Gallbladder Cancer Biopsy & Pathology

Often, gallbladder cancer is discovered after your gallbladder is removed for gallstone disease. If this happens, your surgeons may recommend further surgery to ensure all the cancer has been removed and to “stage” your disease.

Your doctors may determine that removing your gallbladder alone is sufficient. If your doctors recommend further surgery, they may suggest removing part of your liver near where your gallbladder was, some nearby lymph nodes and a sample or part of your common bile duct. These tissues will be sent to a pathologist for examination.

If your gallbladder was not removed but your doctors suspect gallbladder cancer, they will want to remove some tissue or fluid from your body to examine it under a microscope. Once your doctors have removed a small piece of tissue or fluid from your gallbladder or bile ducts, they send it to a pathologist to be evaluated. Biopsy and pathology reviews are the only way to accurately identify cancer. Sometimes a biopsy will show you have a condition that is not yet cancerous but which may lead to cancer.

Your doctors may use results of some diagnostic imaging tests to recommend a particular type of biopsy. For suspected gallbladder cancers, your doctors may remove the tissue by using a needle and guiding it to your gallbladder while viewing a CT or ultrasound image. They also may remove tissue while doing an endoscopic or laparoscopic examination.
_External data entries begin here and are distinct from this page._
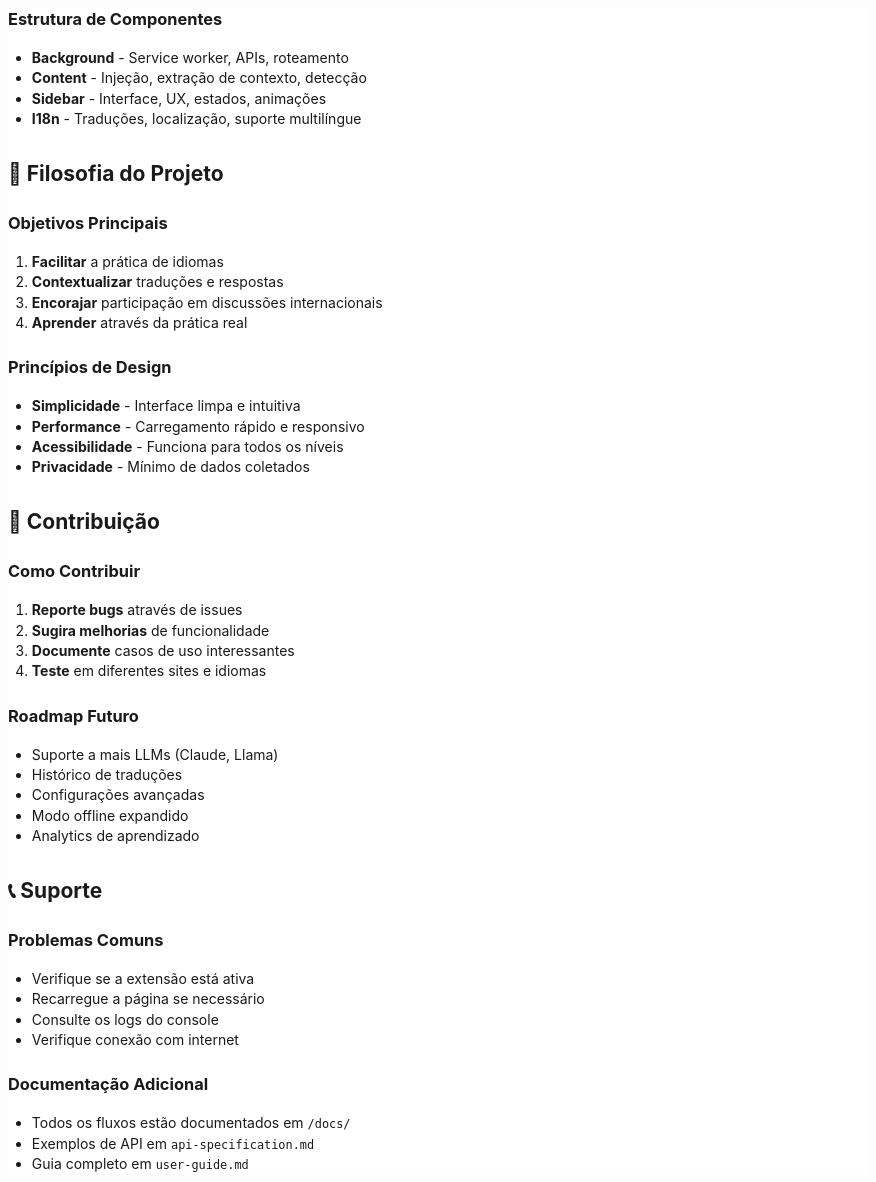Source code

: ### Estrutura de Componentes
- **Background** - Service worker, APIs, roteamento
- **Content** - Injeção, extração de contexto, detecção
- **Sidebar** - Interface, UX, estados, animações
- **I18n** - Traduções, localização, suporte multilíngue

## 🎯 Filosofia do Projeto

### Objetivos Principais
1. **Facilitar** a prática de idiomas
2. **Contextualizar** traduções e respostas
3. **Encorajar** participação em discussões internacionais
4. **Aprender** através da prática real

### Princípios de Design
- **Simplicidade** - Interface limpa e intuitiva
- **Performance** - Carregamento rápido e responsivo
- **Acessibilidade** - Funciona para todos os níveis
- **Privacidade** - Mínimo de dados coletados

## 🤝 Contribuição

### Como Contribuir
1. **Reporte bugs** através de issues
2. **Sugira melhorias** de funcionalidade
3. **Documente** casos de uso interessantes
4. **Teste** em diferentes sites e idiomas

### Roadmap Futuro
- Suporte a mais LLMs (Claude, Llama)
- Histórico de traduções
- Configurações avançadas
- Modo offline expandido
- Analytics de aprendizado

## 📞 Suporte

### Problemas Comuns
- Verifique se a extensão está ativa
- Recarregue a página se necessário
- Consulte os logs do console
- Verifique conexão com internet

### Documentação Adicional
- Todos os fluxos estão documentados em `/docs/`
- Exemplos de API em `api-specification.md`
- Guia completo em `user-guide.md`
Your pathologist, who is board-certified, will look at your tissue samples under a microscope to see if cancer cells are present. Biopsy and pathology reviews are the only way to accurately identify cancer. Your pathologist also will check for the specific type of cancer, indications of how far it has spread and whether it has tumor markers which could help your doctors recommend treatment. Knowing the exact type of cancer you have will help your doctors devise a better treatment plan for you.

Tumor markers

Tumor markers are proteins released by tumors. Sometimes these substances occur in a natural, healthy way in your body and are released at higher levels when a cancerous tumor begins to grow. Sometimes they may indicate other diseases. Doctors use them to help pinpoint a specific type of cancer or to eliminate it from consideration. These include:

  • Carcinoembryonic antigen assay

    You may hear this called CEA. It’s normally found in small amounts in your blood but may appear in higher than normal levels if you have gallbladder cancer. Other cancers also can cause it to rise.

  • CA19-9 assay

    This is a tumor marker which may indicate you have cancer in your gallbladder, bile ducts, colon, stomach or pancreas. Sometimes levels will be elevated if you have noncancerous conditions such as gallstones so your doctors will use results of this test in concert with other tests. If you have gallbladder cancer, your doctors may measure for this substance periodically to evaluate how you are responding to treatment.